Opportunistic Channel Selection by Cognitive Wireless Nodes Under Imperfect Observations and Limited Memory: A Repeated Game Model

We study the problem of how autonomous cognitive nodes (CNs) can arrive at an efficient and fair opportunistic channel access policy in scenarios where channels may be non-homogeneous in terms of primary user (PU) occupancy. In our model, a CN that is able to adapt to the environment is limited in two ways. First, CNs have imperfect observations (such as due to sensing and channel errors) of their environment. Second, CNs have imperfect memory due to limitations in computational capabilities.

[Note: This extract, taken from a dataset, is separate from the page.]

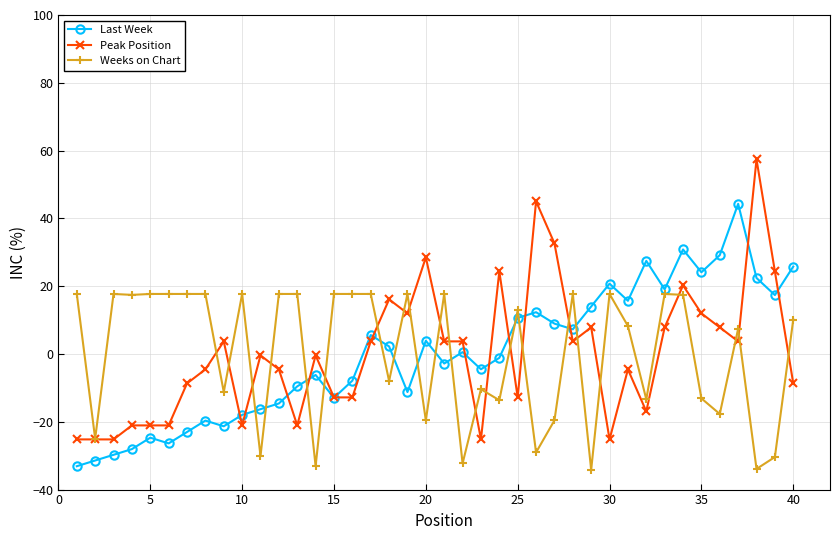

True or false: Peak Position has more than 2 interior local peaks.

True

For efficient opportunistic channel access, we propose a simple adaptive win-shift lose-randomize (WSLR) strategy that can be executed by a twostate machine (automaton). Using the framework of repeated games (with imperfect observations and limited memory), we show that the proposed strategy enables the CNs (without any explicit coordination) to reach an outcome that: 1) maximizes the total network payoff and also ensures fairness among the CNs; 2) reduces the likelihood of collisions among CNs; and 3) requires a small number of sensing steps (attempts) to find a channel free of PU activity. We compare the performance of the proposed autonomous strategy with a centralized strategy and also test it with real spectrum data collected at RWTH Aachen.